The old cemetery was only a block or so away from the main street. Fullalove provided the guided tour.
‘You see, what all these gravestones are saying, or trying to say, is, this life did not pass unrecorded. Here is a gravestone to prove it, complete with inscription. Name, date, occupation even. Now that’s very nineteenth century. The fear that you made no mark. That you failed to be noticed. That your life was unimportant, that you achieved nothing.’
‘I guess so.’
‘But today it’s the reverse situation. Today the problem is avoiding having your life recorded. Every fucking move is monitored. All you can do is try and do nothing that attracts attention. Say nothing in emails. Keep off social media. Avoid mobile phones. Don’t use a credit card. Don’t…’

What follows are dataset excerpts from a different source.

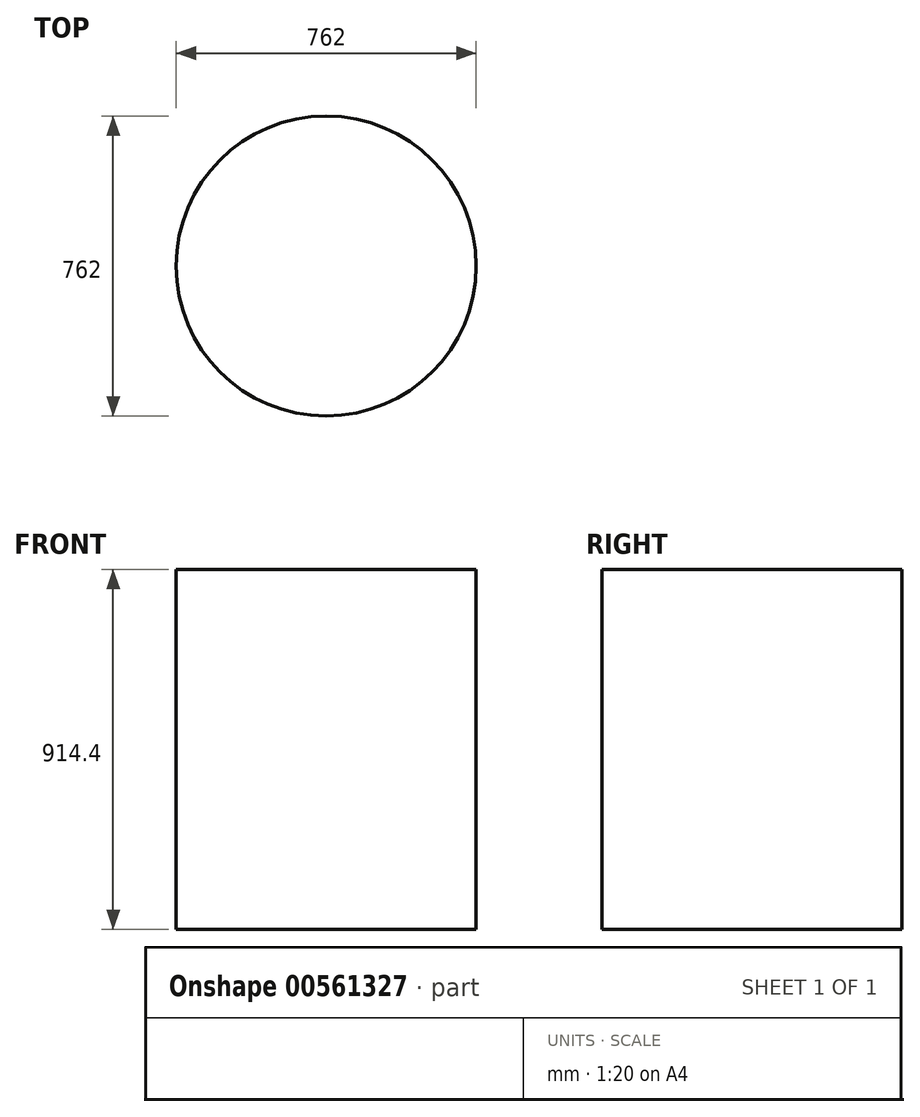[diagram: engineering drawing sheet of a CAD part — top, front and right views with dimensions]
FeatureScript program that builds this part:
annotation { "Feature Type Name" : "Feature", "Feature Type Description" : "" }
export const myFeature = defineFeature(function(context is Context, id is Id, definition is map)
    precondition{}
    {
        {
            var Q0;
            Q0=qCreatedBy(makeId("Top.planeOp"),FACE);
            var sketch = newSketch(context, id + "F0", { "sketchPlane" : qUnion([Q0])});
            skCircle(sketch, "E0", {"center": v(-375.96, 25.47) * mm, "radius": 381 * mm});
            skSolve(sketch);
        }
        {
            var Q0;
            Q0 = qSketchRegion(id + "F0", true);
            extrude(context, id + "F1", {"entities" : qUnion([Q0]), "depth" : 914.4 * mm, "offsetDistance" : 30.48 * mm});
        }
    });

‘I get it,’ Plant said, trying to curtail the overfamiliar catalogue.
‘Apart from that, it’s a nice, quiet spot. So far as one can see remarkably free from CCTV and the rest of it.’
‘I imagine so.’
‘Full many a flower is born to blush unseen, and waste its sweetness on the desert air,’ Fullalove intoned. ‘That used to be a lament. Now ’tis a consummation devoutly to be wished.’